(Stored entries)
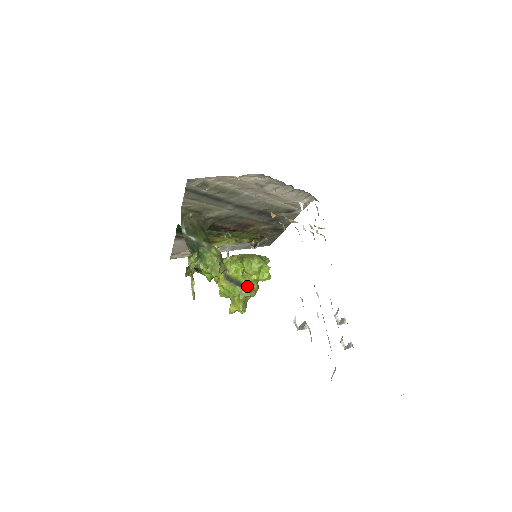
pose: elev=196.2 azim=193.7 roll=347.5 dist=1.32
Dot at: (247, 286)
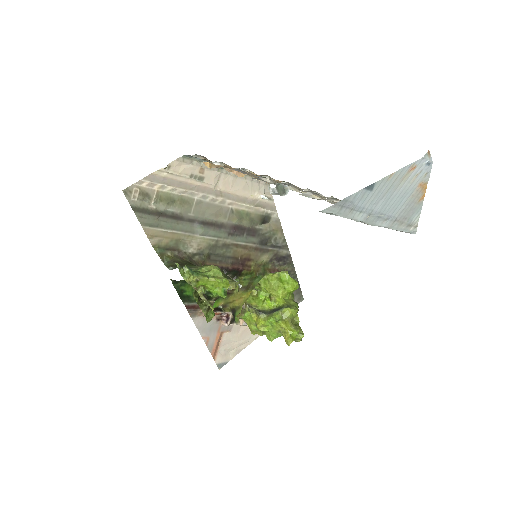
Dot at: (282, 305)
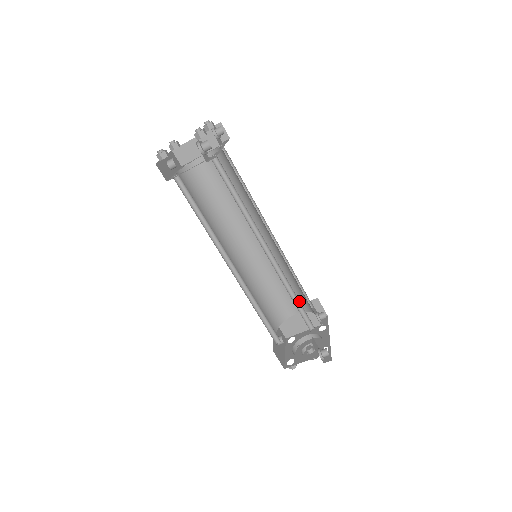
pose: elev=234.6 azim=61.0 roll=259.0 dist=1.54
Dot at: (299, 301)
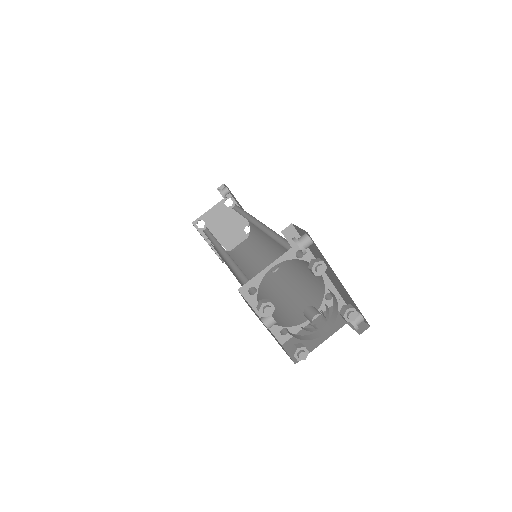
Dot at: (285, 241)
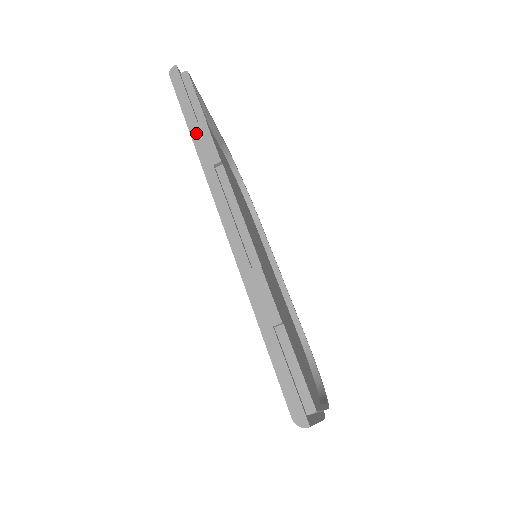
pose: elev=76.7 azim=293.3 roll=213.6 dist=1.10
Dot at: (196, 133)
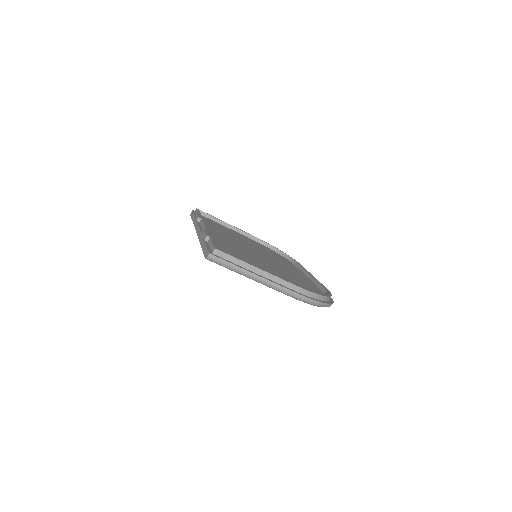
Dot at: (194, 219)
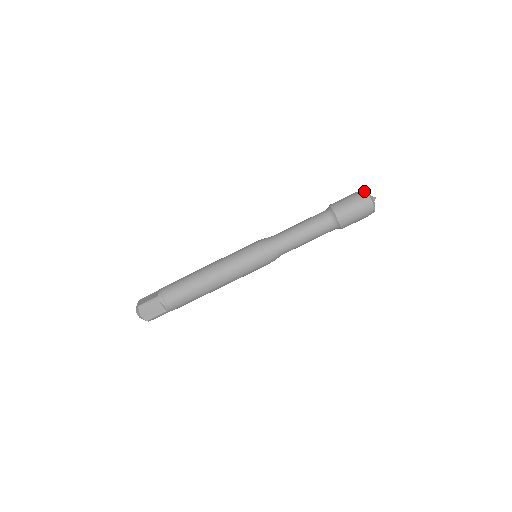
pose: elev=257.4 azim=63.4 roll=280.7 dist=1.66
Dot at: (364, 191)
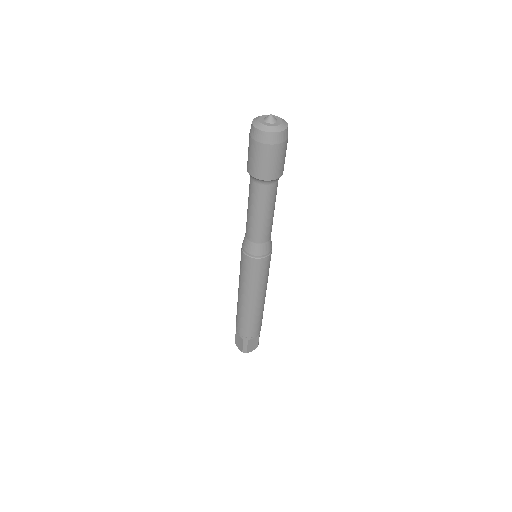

_Aim:_ Turn the material above into a Markdown table with the columns "Row" and "Line," giving each line a row number and skipping blank lines. Leave the picture lines out of the answer.

_Expected output:_
| Row | Line |
|---|---|
| 1 | pose: elev=196.2 azim=193.7 roll=347.5 dist=1.32 |
| 2 | Dot at: (247, 286) |
| 3 | Dot at: (282, 305) |
| 4 | pose: elev=234.6 azim=61.0 roll=259.0 dist=1.54 |
| 5 | Dot at: (299, 301) |
| 6 | Dot at: (285, 241) |
| 7 | pose: elev=76.7 azim=293.3 roll=213.6 dist=1.10 |
| 8 | Dot at: (196, 133) |
| 9 | Dot at: (194, 219) |
| 10 | pose: elev=257.4 azim=63.4 roll=280.7 dist=1.66 |
| 11 | Dot at: (364, 191) |